What I did find debatable is the lecturer’s intended message. When I first watched this lecture, it seemed evident he is saying the Mongol Empire targeted and was particularly cruel to the Abbasid Caliphate, because they were Muslims. I got this impression, because he highlights the word “Muslim” each time he says it. Reader, please let me know if this was not your first impression. I wanted to write this post to note the Mongols were equally barbaric in their attacks of China, Russia, Europe, and the Middle East. The Siege of Baghdad went to the violent extent that it did, because the Caliph refused to give in after several battles and continued to defy Khulegu Khan. Had another king, prince, or ruler put up such resistance in the face of the Ilkhanate, they too would have gotten a taste of our barbarism. One positive aspect of the Mongol Empire was that we welcomed all religions (so long as the people agreed to be subjected to Mongol rule). In fact, Khulegu Khan later converted to Islam and was buried in modern day Iran.

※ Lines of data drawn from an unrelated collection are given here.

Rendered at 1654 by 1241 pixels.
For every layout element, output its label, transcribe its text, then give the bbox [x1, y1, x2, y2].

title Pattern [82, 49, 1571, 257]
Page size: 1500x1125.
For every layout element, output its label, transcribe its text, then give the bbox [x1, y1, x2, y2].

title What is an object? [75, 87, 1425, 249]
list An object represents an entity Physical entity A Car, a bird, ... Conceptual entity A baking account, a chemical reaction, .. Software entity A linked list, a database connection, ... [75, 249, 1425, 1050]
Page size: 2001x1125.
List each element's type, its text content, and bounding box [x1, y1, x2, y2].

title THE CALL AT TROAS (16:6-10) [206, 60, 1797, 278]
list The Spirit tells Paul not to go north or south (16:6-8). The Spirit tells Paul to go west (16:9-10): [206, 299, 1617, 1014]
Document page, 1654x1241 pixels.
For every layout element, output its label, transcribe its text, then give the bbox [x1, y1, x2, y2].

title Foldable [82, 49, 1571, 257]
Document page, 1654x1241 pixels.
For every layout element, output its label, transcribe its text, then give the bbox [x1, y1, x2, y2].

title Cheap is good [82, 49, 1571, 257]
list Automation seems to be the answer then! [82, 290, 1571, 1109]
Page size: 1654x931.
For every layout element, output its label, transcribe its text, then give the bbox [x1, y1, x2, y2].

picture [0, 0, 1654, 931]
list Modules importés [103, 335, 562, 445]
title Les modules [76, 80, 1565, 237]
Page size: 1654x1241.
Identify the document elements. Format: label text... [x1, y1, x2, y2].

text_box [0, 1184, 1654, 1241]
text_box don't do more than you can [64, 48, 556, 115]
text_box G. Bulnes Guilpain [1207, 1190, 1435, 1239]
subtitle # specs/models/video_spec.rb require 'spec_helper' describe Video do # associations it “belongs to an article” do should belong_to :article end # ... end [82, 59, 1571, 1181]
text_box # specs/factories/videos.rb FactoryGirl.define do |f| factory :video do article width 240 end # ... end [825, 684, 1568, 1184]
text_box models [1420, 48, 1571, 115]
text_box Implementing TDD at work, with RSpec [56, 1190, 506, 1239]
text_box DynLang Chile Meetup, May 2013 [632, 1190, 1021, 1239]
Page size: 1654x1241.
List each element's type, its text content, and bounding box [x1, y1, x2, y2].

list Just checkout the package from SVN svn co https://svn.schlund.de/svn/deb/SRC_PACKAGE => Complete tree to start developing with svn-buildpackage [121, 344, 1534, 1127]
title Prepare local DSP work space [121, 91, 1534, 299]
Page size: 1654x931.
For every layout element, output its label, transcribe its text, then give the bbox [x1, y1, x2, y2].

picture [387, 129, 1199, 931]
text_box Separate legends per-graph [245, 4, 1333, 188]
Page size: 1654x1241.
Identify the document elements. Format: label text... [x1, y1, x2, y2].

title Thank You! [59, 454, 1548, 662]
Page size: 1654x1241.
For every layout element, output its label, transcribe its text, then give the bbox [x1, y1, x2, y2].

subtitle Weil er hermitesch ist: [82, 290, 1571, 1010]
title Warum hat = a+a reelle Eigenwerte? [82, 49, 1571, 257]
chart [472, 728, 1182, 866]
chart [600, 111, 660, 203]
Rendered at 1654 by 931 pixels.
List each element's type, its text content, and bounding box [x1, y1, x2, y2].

After a month of pondering, I wonder if the lecturer identifies as a Muslim so strongly as to not refer to the victims of our barbarism as the Abbasids or the Middle Easterners or any other non-religious identity. And not being religious, I do not understand identifying with a religion as strongly as this lecturer does. I’m not sure I ever want to.

Needless to say, it is saddening Mongols destroyed all Baghdadi libraries, including the House of Wisdom, and with them all scientific knowledge Muslims had gathered from across the world. It is disturbing this siege was a strong contributing factor in ending the Islamic Golden Age. It is disconcerting to see my ancestor listed alongside Nero and Hitler by Bertrand Russell.